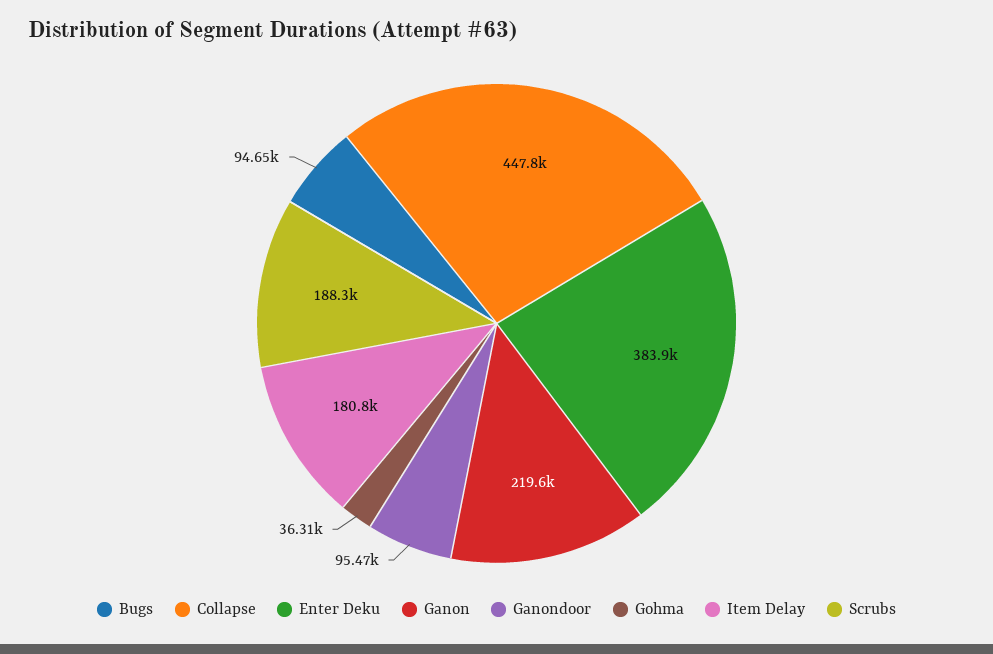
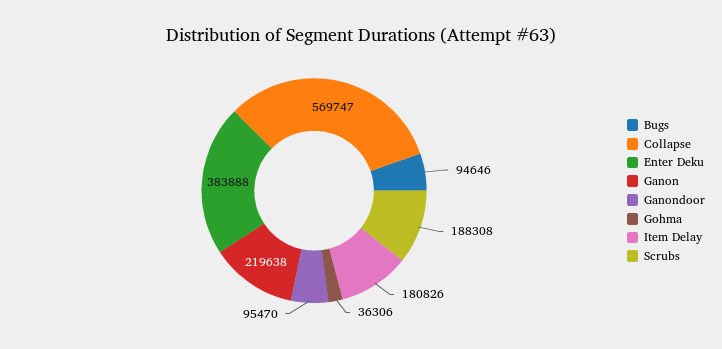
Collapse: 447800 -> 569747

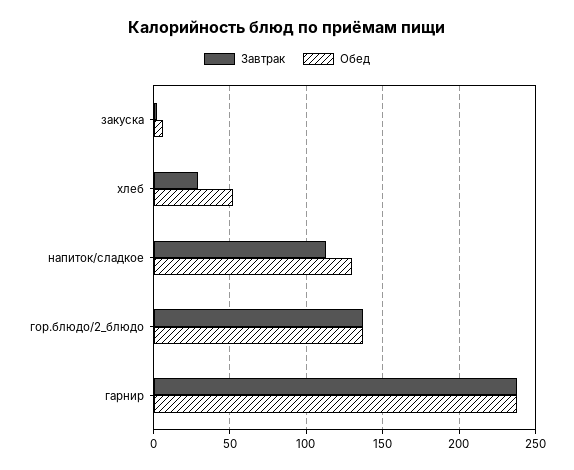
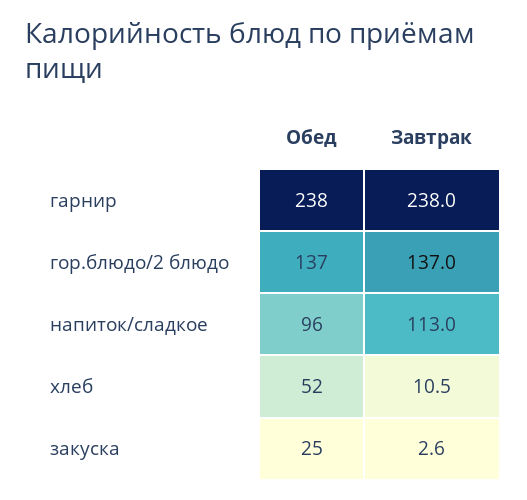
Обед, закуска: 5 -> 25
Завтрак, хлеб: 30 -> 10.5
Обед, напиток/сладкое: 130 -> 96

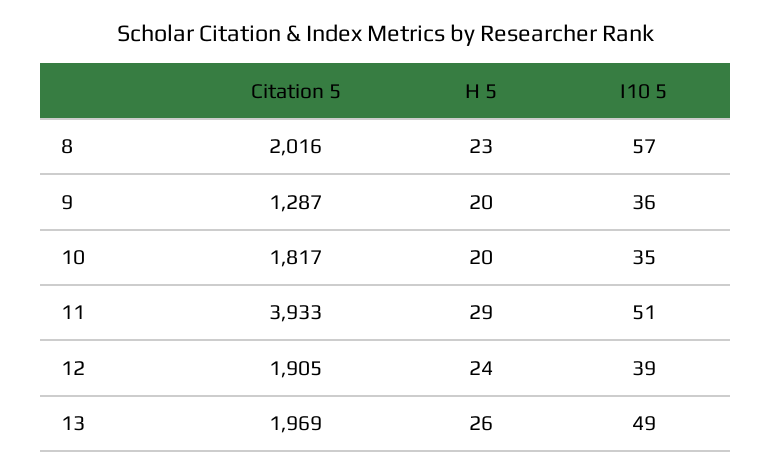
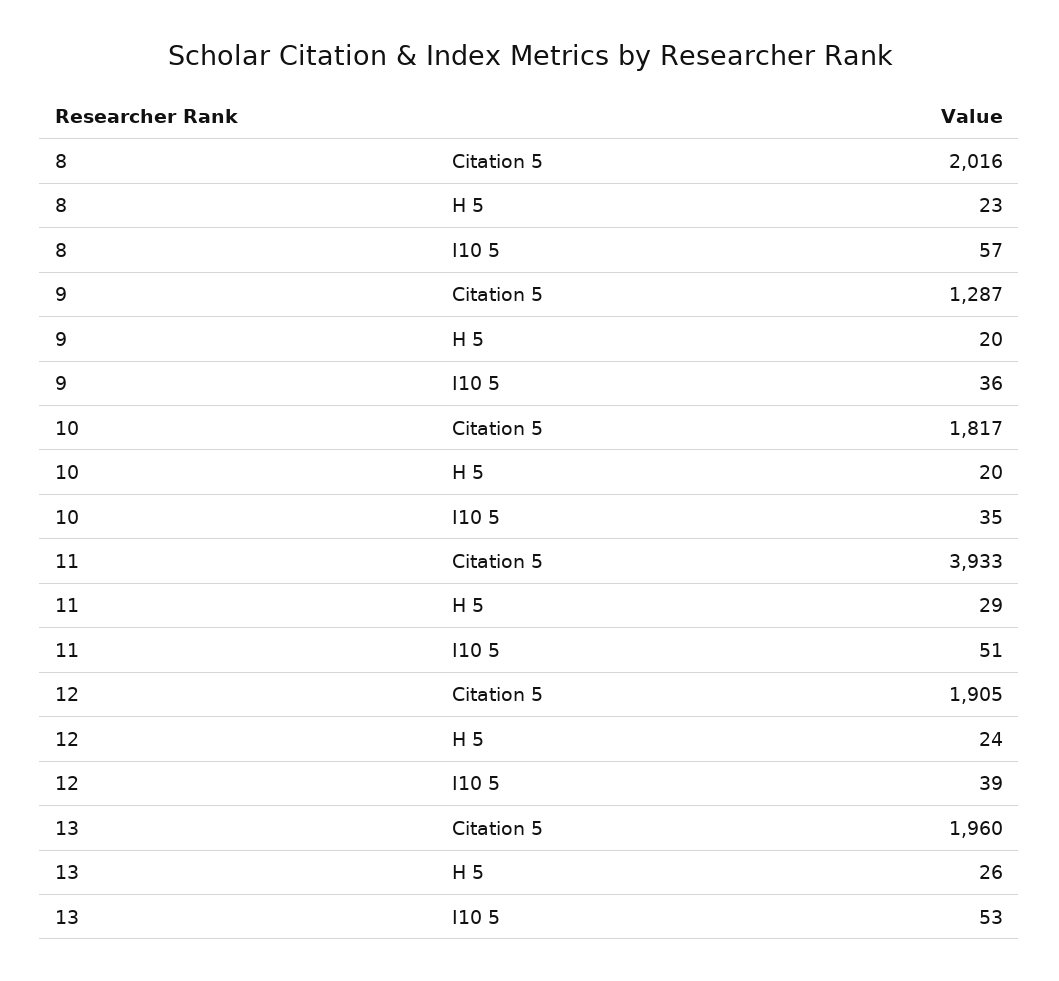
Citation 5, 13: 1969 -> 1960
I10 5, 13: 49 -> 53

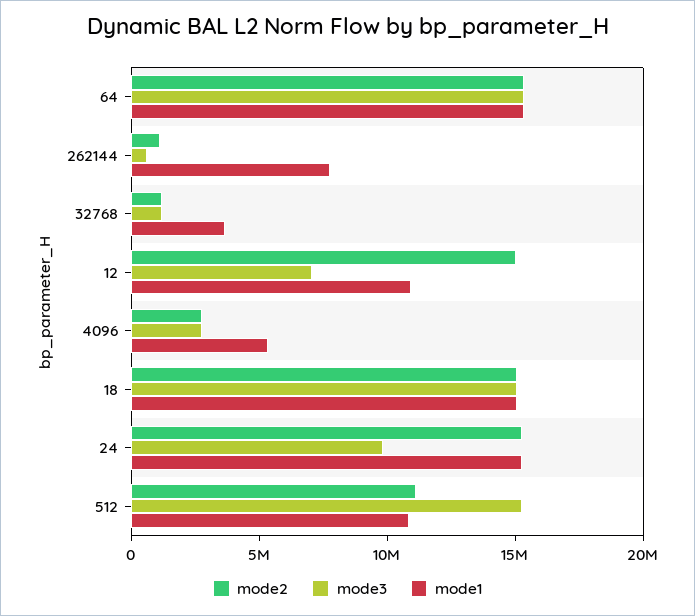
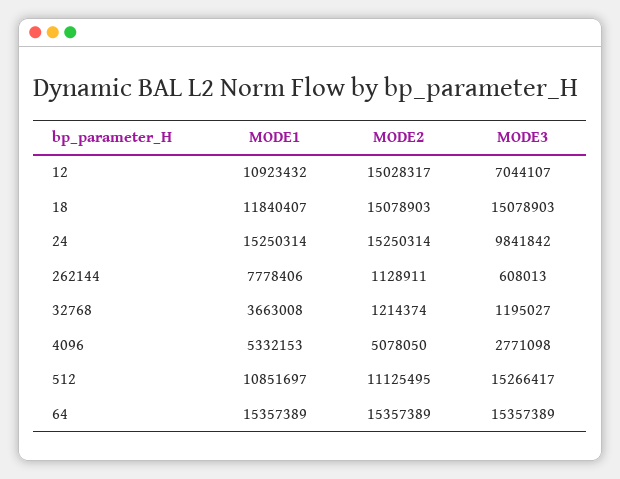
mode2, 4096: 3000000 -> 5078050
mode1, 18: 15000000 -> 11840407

★ ★ ★

Action item — Could you write out the records exactly while omitting every picture?

Response area —
Collapse: 447800 -> 569747

Обед, закуска: 5 -> 25
Завтрак, хлеб: 30 -> 10.5
Обед, напиток/сладкое: 130 -> 96

Citation 5, 13: 1969 -> 1960
I10 5, 13: 49 -> 53

mode2, 4096: 3000000 -> 5078050
mode1, 18: 15000000 -> 11840407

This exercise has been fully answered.